| Problem requirements |
Find the line with "thumb ip: (396, 320)" in the entries below, then reproduce it and every line after it down to and including the line with "pinky tip: (621, 389)", exactly.

| Input |

--------

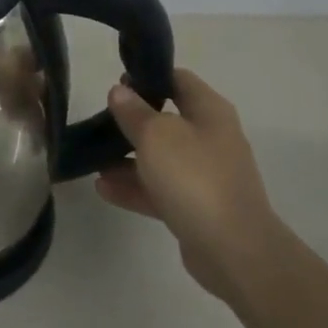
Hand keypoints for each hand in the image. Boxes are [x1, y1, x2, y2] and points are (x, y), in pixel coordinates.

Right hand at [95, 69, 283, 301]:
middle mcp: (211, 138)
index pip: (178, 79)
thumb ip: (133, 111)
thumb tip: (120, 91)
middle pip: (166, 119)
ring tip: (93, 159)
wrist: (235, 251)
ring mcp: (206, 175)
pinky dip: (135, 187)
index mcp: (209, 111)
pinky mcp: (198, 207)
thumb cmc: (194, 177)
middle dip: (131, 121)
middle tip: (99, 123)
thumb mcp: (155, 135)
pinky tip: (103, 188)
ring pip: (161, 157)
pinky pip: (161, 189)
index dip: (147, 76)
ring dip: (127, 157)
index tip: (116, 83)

--------

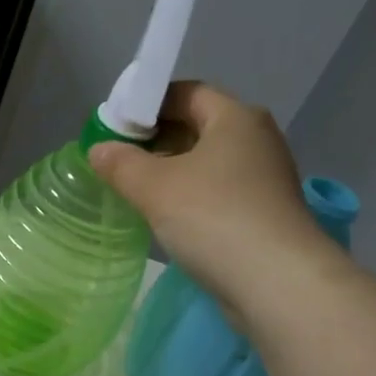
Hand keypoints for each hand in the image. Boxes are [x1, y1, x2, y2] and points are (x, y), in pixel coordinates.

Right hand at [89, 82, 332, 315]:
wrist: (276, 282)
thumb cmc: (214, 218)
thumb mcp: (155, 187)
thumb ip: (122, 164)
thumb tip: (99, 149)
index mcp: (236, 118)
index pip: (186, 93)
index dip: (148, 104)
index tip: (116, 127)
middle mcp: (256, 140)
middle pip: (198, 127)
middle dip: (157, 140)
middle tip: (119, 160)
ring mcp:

--------

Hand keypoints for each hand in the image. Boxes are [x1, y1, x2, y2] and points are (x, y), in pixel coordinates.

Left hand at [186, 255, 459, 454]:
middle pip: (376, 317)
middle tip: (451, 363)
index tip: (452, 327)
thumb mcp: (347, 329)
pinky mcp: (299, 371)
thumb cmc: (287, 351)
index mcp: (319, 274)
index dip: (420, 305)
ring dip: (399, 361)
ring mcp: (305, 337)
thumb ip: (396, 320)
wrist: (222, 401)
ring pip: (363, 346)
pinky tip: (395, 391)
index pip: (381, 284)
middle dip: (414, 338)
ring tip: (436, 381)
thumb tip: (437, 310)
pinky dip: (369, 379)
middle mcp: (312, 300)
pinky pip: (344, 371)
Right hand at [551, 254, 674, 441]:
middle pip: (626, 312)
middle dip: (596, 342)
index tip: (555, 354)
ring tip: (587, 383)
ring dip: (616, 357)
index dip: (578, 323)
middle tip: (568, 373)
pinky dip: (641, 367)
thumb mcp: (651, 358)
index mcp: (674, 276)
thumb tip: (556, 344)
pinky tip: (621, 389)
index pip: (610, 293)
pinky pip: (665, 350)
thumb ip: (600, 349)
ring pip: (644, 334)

--------

| Written response |
thumb ip: (396, 320)
wrist: (222, 401)
ring pip: (363, 346)
pinky tip: (395, 391)
index pip: (381, 284)
middle dip: (414, 338)
ring tip: (436, 381)
thumb tip: (437, 310)
pinky dip: (369, 379)
middle mcp: (312, 300)
pinky pip: (344, 371)
Right hand at [551, 254, 674, 441]:
middle pip: (626, 312)
middle dip: (596, 342)
index tip: (555, 354)
ring tip: (587, 383)
ring dip: (616, 357)
index dip: (578, 323)
middle tip: (568, 373)
pinky dip: (641, 367)
thumb mcp: (651, 358)
index mcp: (674, 276)
thumb tip: (556, 344)
pinky tip: (621, 389)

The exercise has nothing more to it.